(Отрывок):
Читал! Поэту Нарбуту в его новой квартире (Москва, Курсовой пер., 15), поэтессе Марии Петровых, в которую был слегка влюблен и которую навещал в «доме-утюге», где жил когда-то Борис Зайцев (Москва, Гранатный пер., 2/9). Читал Липкину, Клычкову, Осмеркину. Жена Шкловского уверяла потом – даже публично читал на чьей-то кухне. Георгий Шенгели, еще недавно бывший председателем Всероссийского союза поэтов, услыхав строки эпиграммы, смертельно побледнел: «Я ничего не слышал…» А Пастернак, кому он прочел стихи где-то на бульваре, повторив за Шенгели: «Я этих стихов не слышал, – добавил: – Это не поэзия, а самоубийство…»

Вот-вот, самоубийство! Ведь именно тогда Мандельштам и попросил знакомого сапожника «пристроить» в каблук своего ботинка бритву «Жилетт». Ждал ареста и хладнокровно, хитро (если знать его, растяпу) готовился к смерти. Ахматовой сказал, что стихи ныне должны быть «гражданскими» и добавил: «Я к смерти готов!..» Последние четыре слова произнес, встав как вкопанный на углу Гоголевского и Пречистенки. И с лезвием, вбитым в каблук, кажется, ездил и в Ленинград, где поймал-таки Толстого.

Они столкнулись в издательстве, во флигеле внутри Гостиного Двора. Двухэтажный желтенький домик, где сошлись даже не две «литературы» – две жизни, цел. И пока будет жив – будет живо эхо этого поступка.

Из воспоминаний Елены Тагер:«В назначенный час я приближалась к цели, когда внезапно дверь издательства распахнулась, и, чуть не сбив меня с ног, выбежал Мандельштам… за ним Надежда Яковлевна… Я вошла… и оторопела… Среди комнаты высилась мощная фигура А.Н.Толстого; он стоял, расставив руки и слегка приоткрыв рот… “Что случилось?” Ответила З.А.Н. (Зоя Александровна Никитина, писательница, жена писателя М.Э.Козакова. – В.Н.): “Мандельштам ударил по лицу Алексея Николаевича”. – “Да что вы! Чем же он это объяснил?” – спросила я… Со всех сторон послышались голоса: товарищи понемногу приходили в себя. Первый овладел собою Стенич. Он рассказал, что Мандельштам, увидев Толстого, пошел к нему с протянутой рукой; намерения его были так неясны, что Толстой даже не отстранился. Мандельштам, дотянувшись до него, шлепнул слегка, будто потрепал его, по щеке, и произнес в своей патетической манере: “Я наказал палача, выдавшего ордер на избиение моей жены”… М.Э.К. (Михаил Эммануилович Козаков, писатель, отец покойного актера М.М.Козакова. — В.Н.) накинулся на Толстого. – “Выдайте нам доверенность!… Доверенность на ведение дела!..” – “Да что я – в суд на него, что ли, подам?” – спросил Толстой… – “А как же? – кричал М.Э.К. – Безусловно в суд!..” Все жаждали крови, всем не терпелось как можно скорее, как можно строже засудить Мандельштама…»

(Ваше задание): Где, судя по отрывку, Мандельштам столкнулся с Толстым?

(Выборка данных):
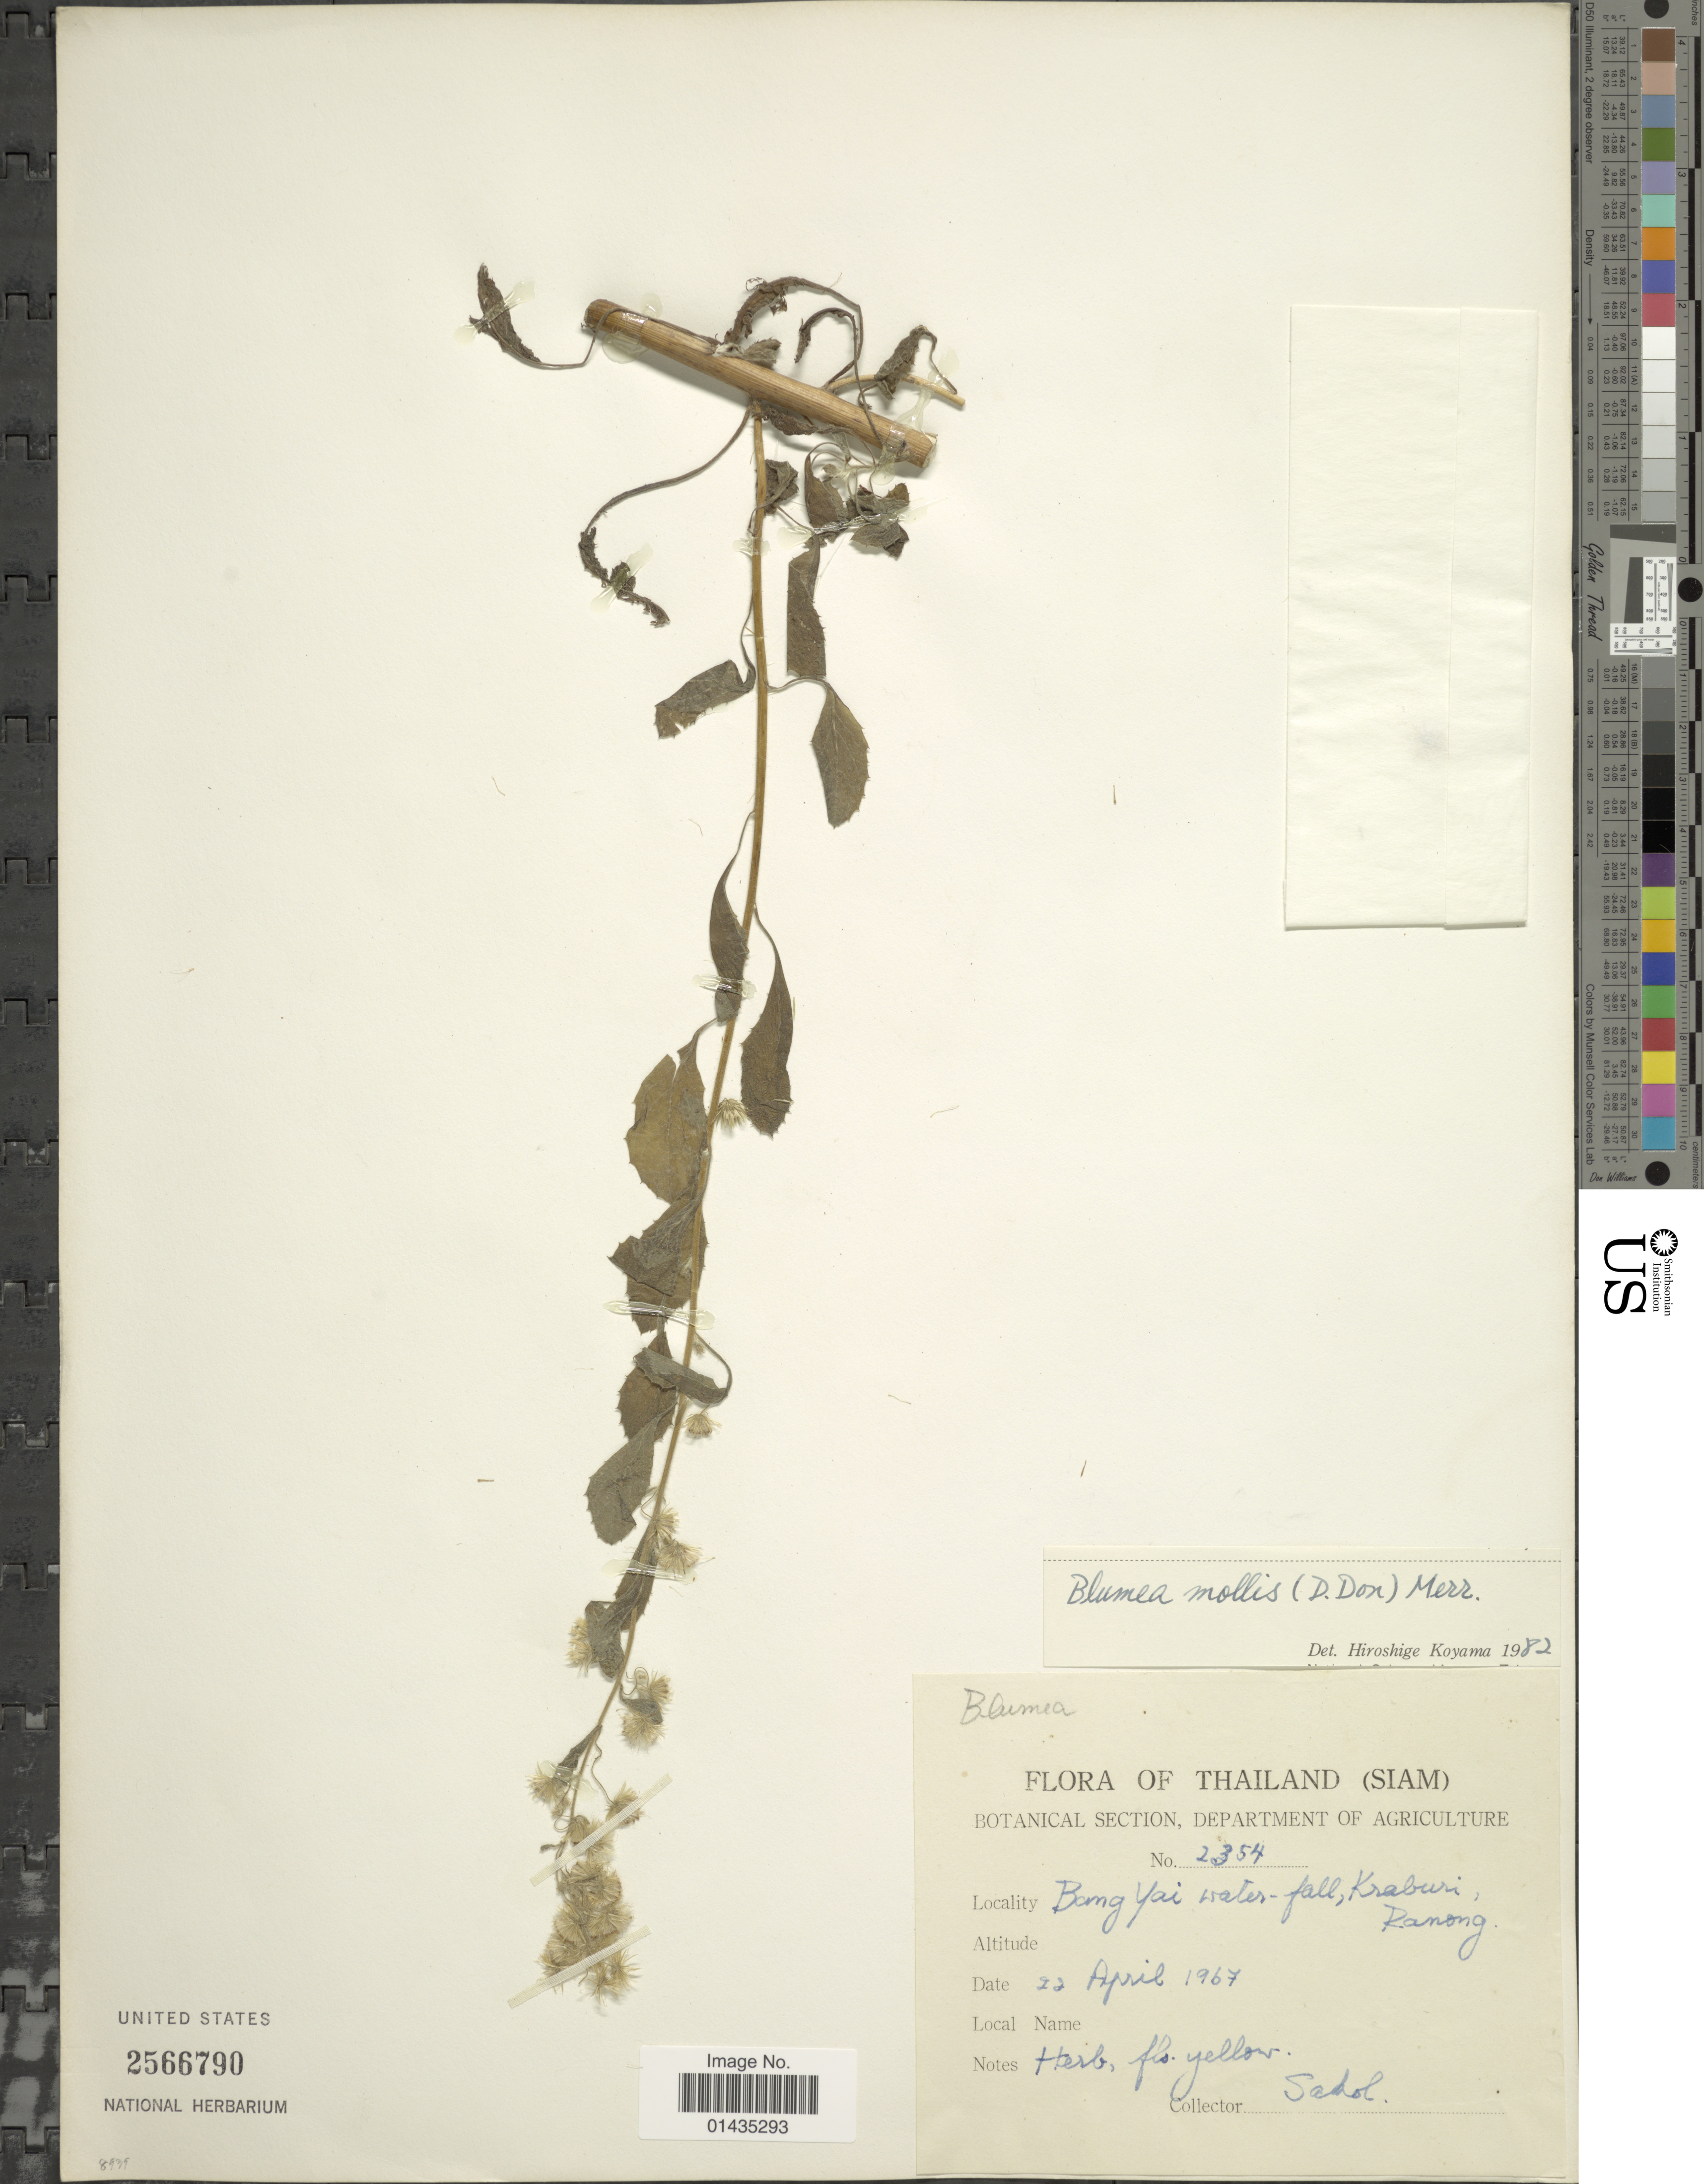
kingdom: Plantae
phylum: Tracheophyta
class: Magnoliopsida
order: Asterales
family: Asteraceae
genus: Blumea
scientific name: Blumea mollis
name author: (D. Don) Merr.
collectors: Sahol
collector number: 2354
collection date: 1967-04-22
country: Thailand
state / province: Ranong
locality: Siam, Bang Yai water-fall, Kraburi, Ranong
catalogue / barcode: US 2566790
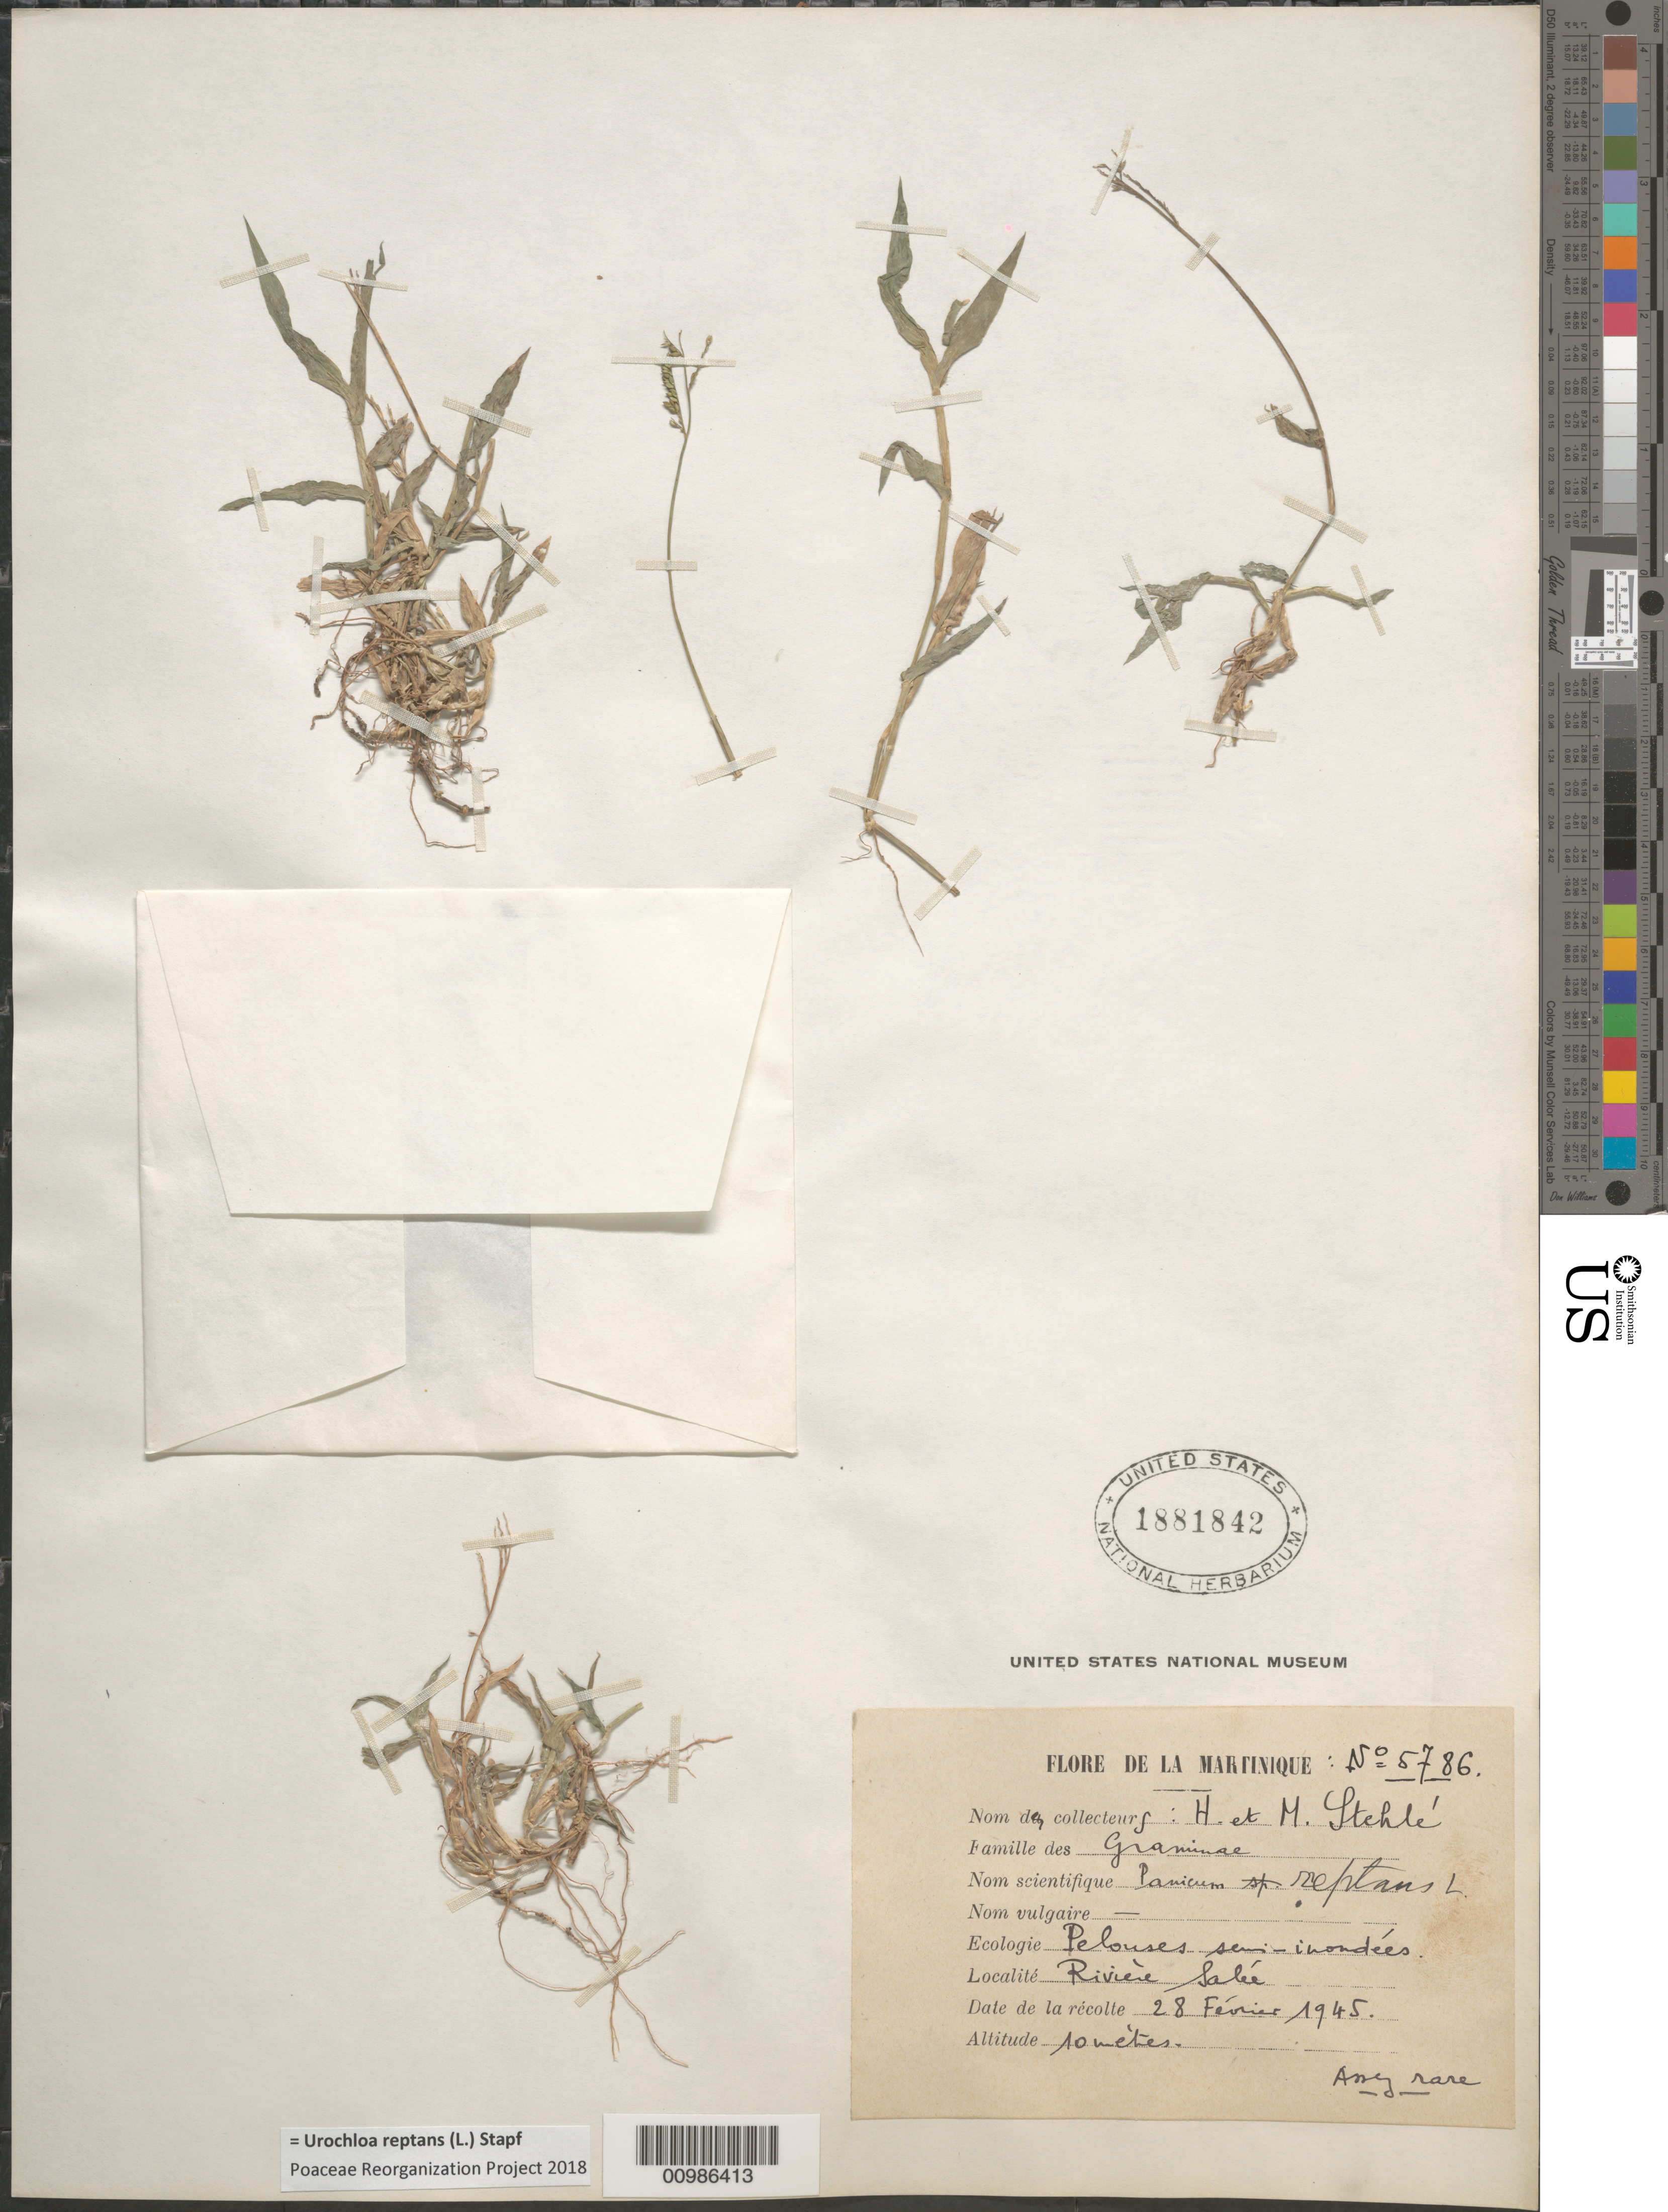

(Письменный ответ): В издательстве, во флигеле внутри Гостиного Двора.